## TASK DIRECTIONS
Search the records below for "icon" and copy every line it turns up in.

[Stored data]
-=-=-=-=-

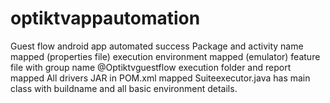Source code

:# optiktvappautomation
Guest flow android app automated success
Package and activity name mapped (properties file)
execution environment mapped (emulator)
feature file with group name  @Optiktvguestflow
execution folder and report mapped
All drivers JAR in POM.xml mapped
Suiteexecutor.java has main class with buildname  and all basic environment details.
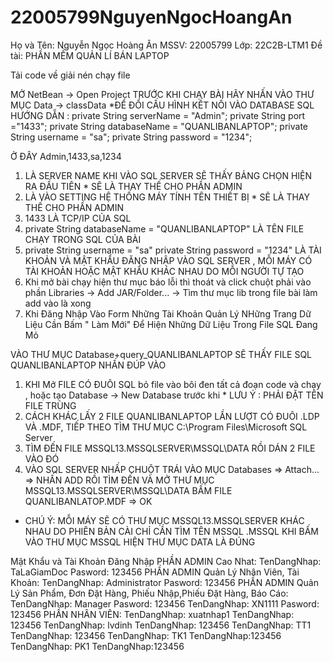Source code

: # 22005799NguyenNgocHoangAn
Họ và Tên: Nguyễn Ngọc Hoàng Ân
MSSV: 22005799
Lớp: 22C2B-LTM1
Đề tài: PHẦN MỀM QUẢN LÍ BÁN LAPTOP

Tải code về giải nén chạy file

MỞ NetBean -> Open Project 
TRƯỚC KHI CHẠY BÀI HÃY NHẤN VÀO THƯ MỤC  Data -> classData *ĐỂ ĐỔI CẤU HÌNH KẾT NỐI VÀO DATABASE SQL
HƯỚNG DẴN :
private String serverName = "Admin"; 
    private String port ="1433";
    private String databaseName = "QUANLIBANLAPTOP";
    private String username = "sa";
    private String password = "1234";

Ở ĐÂY Admin,1433,sa,1234 
1. LÀ SERVER NAME KHI VÀO SQL SERVER SẼ THẤY BẢNG CHỌN HIỆN RA ĐẦU TIÊN * SẼ LÀ THAY THẾ CHO PHẦN ADMIN
2. LÀ VÀO SETTING HỆ THỐNG MÁY TÍNH TÊN THIẾT BỊ * SẼ LÀ THAY THẾ CHO PHẦN ADMIN 
3. 1433 LÀ TCP/IP CỦA SQL 
4. private String databaseName = "QUANLIBANLAPTOP" LÀ TÊN FILE CHẠY TRONG SQL CỦA BÀI 
5.  private String username = "sa"
    private String password = "1234" 
    LÀ TÀI KHOẢN VÀ MẬT KHẨU ĐĂNG NHẬP VÀO SQL SERVER , MỖI MÁY CÓ TÀI KHOẢN HOẶC MẬT KHẨU KHÁC NHAU DO MỖI NGƯỜI TỰ TẠO
6. Khi mở bài chạy hiện thư mục báo lỗi thì thoát và click chuột phải vào phần Libraries -> Add JAR/Folder... -> Tìm thư mục lib trong file bài làm add vào là xong
7. Khi Đăng Nhập Vào Form Những Tài Khoản Quản Lý NHững Trang Dữ Liệu Cần Bấm " Làm Mới"  Để Hiện Những Dữ Liệu Trong File SQL Đang Mỏ 

VÀO THƯ MỤC Database+query_QUANLIBANLAPTOP SẼ THẤY FILE SQL QUANLIBANLAPTOP NHẤN ĐÚP VÀO 
1. KHI Mở FILE CÓ ĐUÔI SQL bỏ file vào bôi đen tất cả đoạn code và chạy , hoặc tạo Database -> New Database trước khi * LƯU Ý : PHẢI ĐẶT TÊN FILE TRÙNG 
2. CÁCH KHÁC LẤY 2 FILE QUANLIBANLAPTOP LẦN LƯỢT CÓ ĐUÔI .LDP VÀ .MDF, TIẾP THEO TÌM THƯ MỤC C:\Program Files\Microsoft SQL Server
3. TÌM ĐẾN FILE MSSQL13.MSSQLSERVER\MSSQL\DATA RỒI DÁN 2 FILE VÀO ĐÓ 
4. VÀO SQL SERVER NHẤP CHUỘT TRÁI VÀO MỤC Databases => Attach... => NHẤN ADD RỒI TÌM  ĐẾN VÀ MỞ THƯ MỤC MSSQL13.MSSQLSERVER\MSSQL\DATA BẤM FILE QUANLIBANLATOP.MDF => OK
* CHÚ Ý: MỖI MÁY SẼ CÓ THƯ MỤC MSSQL13.MSSQLSERVER KHÁC NHAU DO PHIÊN BẢN CÀI CHỈ CẦN TÌM TÊN MSSQL  .MSSQL KHI BẤM VÀO THƯ MỤC MSSQL HIỆN THƯ MỤC DATA LÀ ĐÚNG


Mật Khẩu và Tài Khoản Đăng Nhập
PHẦN ADMIN Cao Nhat:
TenDangNhap: TaLaGiamDoc Pasword: 123456
PHẦN ADMIN Quản Lý Nhân Viên, Tài Khoản:
TenDangNhap: Administrator Pasword: 123456
PHẦN ADMIN Quản Lý Sản Phẩm, Đơn Đặt Hàng, Phiếu Nhập,Phiếu Đặt Hàng, Báo Cáo:
TenDangNhap: Manager Pasword: 123456
TenDangNhap: XN1111  Pasword: 123456
PHẦN NHÂN VIÊN:
TenDangNhap: xuatnhap1 TenDangNhap: 123456
TenDangNhap: lvdinh TenDangNhap: 123456
TenDangNhap: TT1 TenDangNhap: 123456
TenDangNhap: TK1  TenDangNhap:123456
TenDangNhap: PK1  TenDangNhap:123456






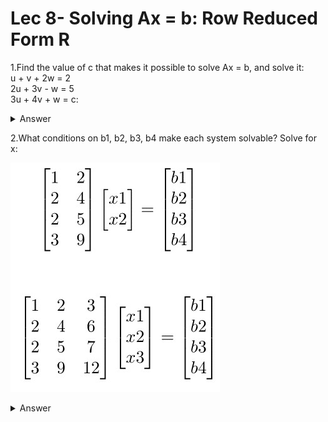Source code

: # Lec 8- Solving Ax = b: Row Reduced Form R

1.Find the value of c that makes it possible to solve Ax = b, and solve it: <br>
        u + v + 2w = 2 <br>
       2u + 3v - w = 5 <br>
       3u + 4v + w = c: <br>
       
 <details>
<summary>
Answer
</summary>
c == 7 allows u = 1, v == 1, w == 0. The column space is a plane.
</details>

2.What conditions on b1, b2, b3, b4 make each system solvable? Solve for x:

![Question2](Images/lec8_q2.jpg)

<details>
<summary>
Answer
</summary>
Solvable if b2 = 2b1 and 3b1 - 3b3 + b4 = 0. Then X = 
<br>

![Question2](Images/lec8_a1.jpg)

<br>
(b) Solvable if b2 = 2b1 and 3b1 - 3b3 + b4 = 0. Then x =
<br>

![Question2](Images/lec8_a2.jpg)
</details>
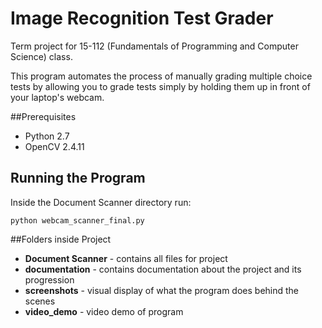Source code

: # Image Recognition Test Grader

Term project for 15-112 (Fundamentals of Programming and Computer Science) class.

This program automates the process of manually grading multiple choice tests by allowing you to grade tests simply by holding them up in front of your laptop's webcam. 

##Prerequisites
- Python 2.7
- OpenCV 2.4.11


Running the Program
------------
Inside the Document Scanner directory run:

	python webcam_scanner_final.py

##Folders inside Project
* **Document Scanner** - contains all files for project
* **documentation** - contains documentation about the project and its progression
* **screenshots** - visual display of what the program does behind the scenes
* **video_demo** - video demo of program
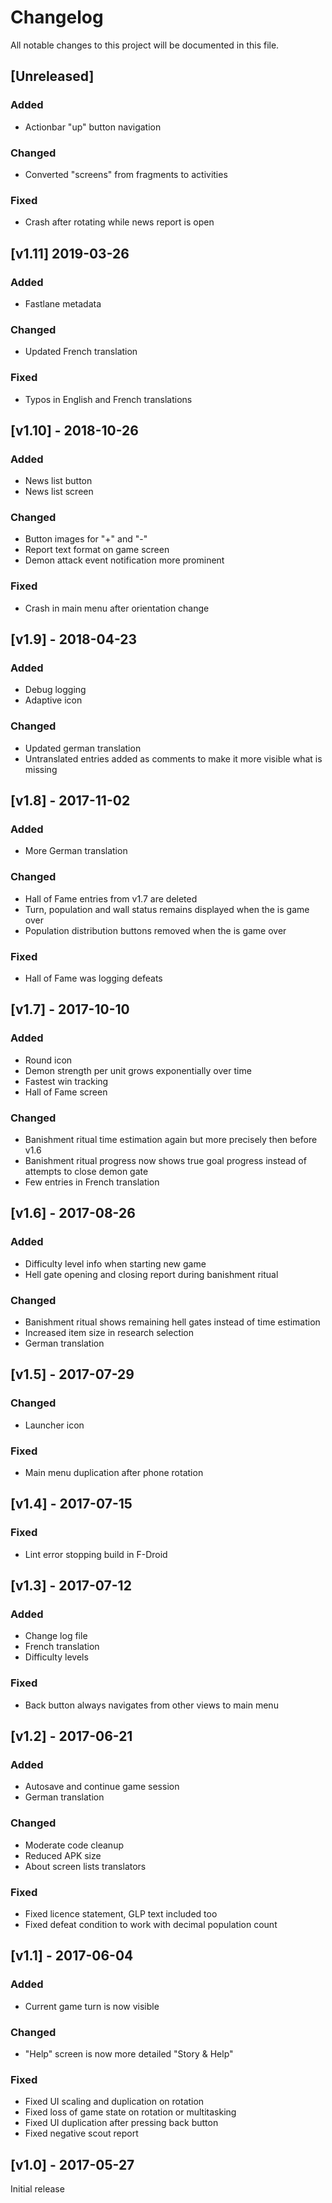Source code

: # Changelog
All notable changes to this project will be documented in this file.

## [Unreleased]
### Added
- Actionbar "up" button navigation
### Changed
- Converted "screens" from fragments to activities
### Fixed
- Crash after rotating while news report is open

## [v1.11] 2019-03-26
### Added
- Fastlane metadata

### Changed
- Updated French translation

### Fixed
- Typos in English and French translations

## [v1.10] - 2018-10-26
### Added
- News list button
- News list screen

### Changed
- Button images for "+" and "-"
- Report text format on game screen
- Demon attack event notification more prominent

### Fixed
- Crash in main menu after orientation change

## [v1.9] - 2018-04-23
### Added
- Debug logging
- Adaptive icon

### Changed
- Updated german translation
- Untranslated entries added as comments to make it more visible what is missing

## [v1.8] - 2017-11-02
### Added
- More German translation

### Changed
- Hall of Fame entries from v1.7 are deleted
- Turn, population and wall status remains displayed when the is game over
- Population distribution buttons removed when the is game over

### Fixed
- Hall of Fame was logging defeats


## [v1.7] - 2017-10-10
### Added
- Round icon
- Demon strength per unit grows exponentially over time
- Fastest win tracking
- Hall of Fame screen

### Changed
- Banishment ritual time estimation again but more precisely then before v1.6
- Banishment ritual progress now shows true goal progress instead of attempts to close demon gate
- Few entries in French translation


## [v1.6] - 2017-08-26
### Added
- Difficulty level info when starting new game
- Hell gate opening and closing report during banishment ritual

### Changed
- Banishment ritual shows remaining hell gates instead of time estimation
- Increased item size in research selection
- German translation


## [v1.5] - 2017-07-29
### Changed
- Launcher icon

### Fixed
- Main menu duplication after phone rotation


## [v1.4] - 2017-07-15
### Fixed
- Lint error stopping build in F-Droid


## [v1.3] - 2017-07-12
### Added
- Change log file
- French translation
- Difficulty levels

### Fixed
- Back button always navigates from other views to main menu


## [v1.2] - 2017-06-21
### Added
- Autosave and continue game session
- German translation

### Changed
- Moderate code cleanup
- Reduced APK size
- About screen lists translators

### Fixed
- Fixed licence statement, GLP text included too
- Fixed defeat condition to work with decimal population count


## [v1.1] - 2017-06-04
### Added
- Current game turn is now visible

### Changed
- "Help" screen is now more detailed "Story & Help"

### Fixed
- Fixed UI scaling and duplication on rotation
- Fixed loss of game state on rotation or multitasking
- Fixed UI duplication after pressing back button
- Fixed negative scout report


## [v1.0] - 2017-05-27
Initial release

-=-=-=-=-

## SOLUTION BELOW
- Adaptive icon
- Round icon
- Launcher icon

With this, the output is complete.